Material to process -
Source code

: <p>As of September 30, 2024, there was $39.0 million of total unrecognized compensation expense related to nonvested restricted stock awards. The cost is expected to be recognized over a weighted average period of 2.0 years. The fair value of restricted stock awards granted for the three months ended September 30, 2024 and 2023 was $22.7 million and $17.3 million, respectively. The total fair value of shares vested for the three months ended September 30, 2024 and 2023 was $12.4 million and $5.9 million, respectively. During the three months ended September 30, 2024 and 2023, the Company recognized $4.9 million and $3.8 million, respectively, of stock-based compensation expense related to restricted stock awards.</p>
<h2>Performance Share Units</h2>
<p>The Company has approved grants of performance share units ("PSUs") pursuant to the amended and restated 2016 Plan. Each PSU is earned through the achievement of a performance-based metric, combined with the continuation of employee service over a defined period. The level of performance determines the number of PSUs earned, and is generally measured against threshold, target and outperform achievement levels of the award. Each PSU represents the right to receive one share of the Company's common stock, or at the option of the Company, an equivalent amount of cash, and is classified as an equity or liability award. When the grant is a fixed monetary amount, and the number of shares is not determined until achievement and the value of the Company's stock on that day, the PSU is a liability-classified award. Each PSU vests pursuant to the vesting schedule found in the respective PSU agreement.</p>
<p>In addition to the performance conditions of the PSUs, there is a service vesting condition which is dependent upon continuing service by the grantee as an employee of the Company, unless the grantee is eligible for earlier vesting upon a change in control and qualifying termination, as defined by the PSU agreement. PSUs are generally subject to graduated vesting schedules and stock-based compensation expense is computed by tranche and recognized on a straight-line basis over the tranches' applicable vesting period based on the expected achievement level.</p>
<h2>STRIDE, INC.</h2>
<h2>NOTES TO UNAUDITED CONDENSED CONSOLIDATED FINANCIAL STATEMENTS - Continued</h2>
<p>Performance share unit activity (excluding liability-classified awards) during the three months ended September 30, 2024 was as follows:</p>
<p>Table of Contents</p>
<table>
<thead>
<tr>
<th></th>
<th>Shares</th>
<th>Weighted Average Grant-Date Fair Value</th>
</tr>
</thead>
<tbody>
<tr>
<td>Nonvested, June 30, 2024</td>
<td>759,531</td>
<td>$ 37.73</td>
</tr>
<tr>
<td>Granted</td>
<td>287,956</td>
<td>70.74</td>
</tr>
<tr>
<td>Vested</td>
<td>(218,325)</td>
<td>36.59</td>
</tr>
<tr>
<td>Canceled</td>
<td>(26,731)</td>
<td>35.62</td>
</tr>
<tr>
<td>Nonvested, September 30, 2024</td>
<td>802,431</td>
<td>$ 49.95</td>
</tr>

Activity - The assignment is to restate, word for word, each line from the one containing "<td>Granted</td>" through the final line of the material above.

Result of the exercise -
<td>Granted</td>
<td>287,956</td>
<td>70.74</td>
</tr>
<tr>
<td>Vested</td>
<td>(218,325)</td>
<td>36.59</td>
</tr>
<tr>
<td>Canceled</td>
<td>(26,731)</td>
<td>35.62</td>
</tr>
<tr>
<td>Nonvested, September 30, 2024</td>
<td>802,431</td>
<td>$ 49.95</td>
</tr>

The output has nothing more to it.